### About this exercise:
Can you retype, character for character, the stretch of the records from the very start through the line containing "Карта сайта"?

Items stored from a collection
..........

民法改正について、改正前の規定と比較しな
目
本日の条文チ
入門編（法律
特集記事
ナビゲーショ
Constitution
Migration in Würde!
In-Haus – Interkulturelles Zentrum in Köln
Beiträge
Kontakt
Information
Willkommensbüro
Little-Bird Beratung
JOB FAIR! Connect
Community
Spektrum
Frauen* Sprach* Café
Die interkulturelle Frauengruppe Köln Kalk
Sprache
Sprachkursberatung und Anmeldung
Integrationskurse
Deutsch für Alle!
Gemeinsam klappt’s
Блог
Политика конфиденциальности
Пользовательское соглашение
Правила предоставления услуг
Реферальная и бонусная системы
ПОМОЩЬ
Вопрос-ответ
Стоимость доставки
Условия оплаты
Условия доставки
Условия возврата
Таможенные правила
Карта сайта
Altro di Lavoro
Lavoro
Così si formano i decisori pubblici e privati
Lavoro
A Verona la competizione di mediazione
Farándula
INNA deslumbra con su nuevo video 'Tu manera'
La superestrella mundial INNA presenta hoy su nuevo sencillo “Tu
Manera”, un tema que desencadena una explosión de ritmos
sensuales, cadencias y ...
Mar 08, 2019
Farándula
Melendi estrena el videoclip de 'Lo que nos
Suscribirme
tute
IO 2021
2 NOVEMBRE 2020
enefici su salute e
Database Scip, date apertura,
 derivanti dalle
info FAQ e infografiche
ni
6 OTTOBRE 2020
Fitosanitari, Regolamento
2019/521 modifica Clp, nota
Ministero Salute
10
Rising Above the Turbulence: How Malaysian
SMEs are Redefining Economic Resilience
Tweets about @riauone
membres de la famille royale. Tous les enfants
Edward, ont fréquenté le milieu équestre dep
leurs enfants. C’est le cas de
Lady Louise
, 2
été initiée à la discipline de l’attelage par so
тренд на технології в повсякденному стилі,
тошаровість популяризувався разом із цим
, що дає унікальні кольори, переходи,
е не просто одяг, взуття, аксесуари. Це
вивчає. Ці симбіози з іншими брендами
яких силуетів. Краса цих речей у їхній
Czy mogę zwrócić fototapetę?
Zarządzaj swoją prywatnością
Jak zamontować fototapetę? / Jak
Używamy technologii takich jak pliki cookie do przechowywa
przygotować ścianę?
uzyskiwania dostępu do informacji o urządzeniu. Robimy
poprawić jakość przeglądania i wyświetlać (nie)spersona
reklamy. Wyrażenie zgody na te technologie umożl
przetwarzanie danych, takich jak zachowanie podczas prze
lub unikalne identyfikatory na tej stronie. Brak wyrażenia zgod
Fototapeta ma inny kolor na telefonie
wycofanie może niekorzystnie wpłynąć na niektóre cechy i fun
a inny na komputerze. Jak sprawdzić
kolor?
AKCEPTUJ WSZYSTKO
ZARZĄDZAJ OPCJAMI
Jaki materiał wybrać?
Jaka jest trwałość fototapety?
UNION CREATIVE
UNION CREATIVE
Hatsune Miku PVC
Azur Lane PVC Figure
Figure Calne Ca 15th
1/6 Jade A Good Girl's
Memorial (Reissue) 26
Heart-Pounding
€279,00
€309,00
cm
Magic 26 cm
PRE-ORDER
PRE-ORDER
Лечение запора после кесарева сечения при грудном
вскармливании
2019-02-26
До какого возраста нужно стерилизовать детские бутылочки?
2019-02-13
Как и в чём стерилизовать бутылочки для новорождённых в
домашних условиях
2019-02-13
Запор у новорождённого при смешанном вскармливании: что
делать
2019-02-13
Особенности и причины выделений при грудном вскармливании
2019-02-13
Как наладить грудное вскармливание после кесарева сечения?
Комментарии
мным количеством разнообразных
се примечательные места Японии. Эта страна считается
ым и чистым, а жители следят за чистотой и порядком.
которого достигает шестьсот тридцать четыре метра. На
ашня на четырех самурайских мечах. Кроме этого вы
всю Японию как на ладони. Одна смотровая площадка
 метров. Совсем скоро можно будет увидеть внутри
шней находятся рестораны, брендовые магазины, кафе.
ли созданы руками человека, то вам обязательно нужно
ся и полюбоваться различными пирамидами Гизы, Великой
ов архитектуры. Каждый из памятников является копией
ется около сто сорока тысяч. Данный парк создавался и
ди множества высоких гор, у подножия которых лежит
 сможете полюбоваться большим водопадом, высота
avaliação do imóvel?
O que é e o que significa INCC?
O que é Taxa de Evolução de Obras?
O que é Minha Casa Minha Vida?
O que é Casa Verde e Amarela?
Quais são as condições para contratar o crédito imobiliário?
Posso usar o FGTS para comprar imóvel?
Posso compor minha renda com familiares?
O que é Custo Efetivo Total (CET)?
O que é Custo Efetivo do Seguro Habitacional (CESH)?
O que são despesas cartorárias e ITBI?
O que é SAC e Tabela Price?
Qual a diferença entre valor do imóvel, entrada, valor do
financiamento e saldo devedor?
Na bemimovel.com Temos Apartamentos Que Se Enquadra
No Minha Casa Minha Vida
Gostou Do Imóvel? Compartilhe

..........

### Output below:
民法改正について、改正前の規定と比較しな
目
本日の条文チ
入門編（法律
特集記事
ナビゲーショ
Constitution
Migration in Würde!
In-Haus – Interkulturelles Zentrum in Köln
Beiträge
Kontakt
Information
Willkommensbüro
Little-Bird Beratung
JOB FAIR! Connect
Community
Spektrum
Frauen* Sprach* Café
Die interkulturelle Frauengruppe Köln Kalk
Sprache
Sprachkursberatung und Anmeldung
Integrationskurse
Deutsch für Alle!
Gemeinsam klappt’s
Блог
Политика конфиденциальности
Пользовательское соглашение
Правила предоставления услуг
Реферальная и бонусная системы
ПОМОЩЬ
Вопрос-ответ
Стоимость доставки
Условия оплаты
Условия доставки
Условия возврата
Таможенные правила
Карта сайта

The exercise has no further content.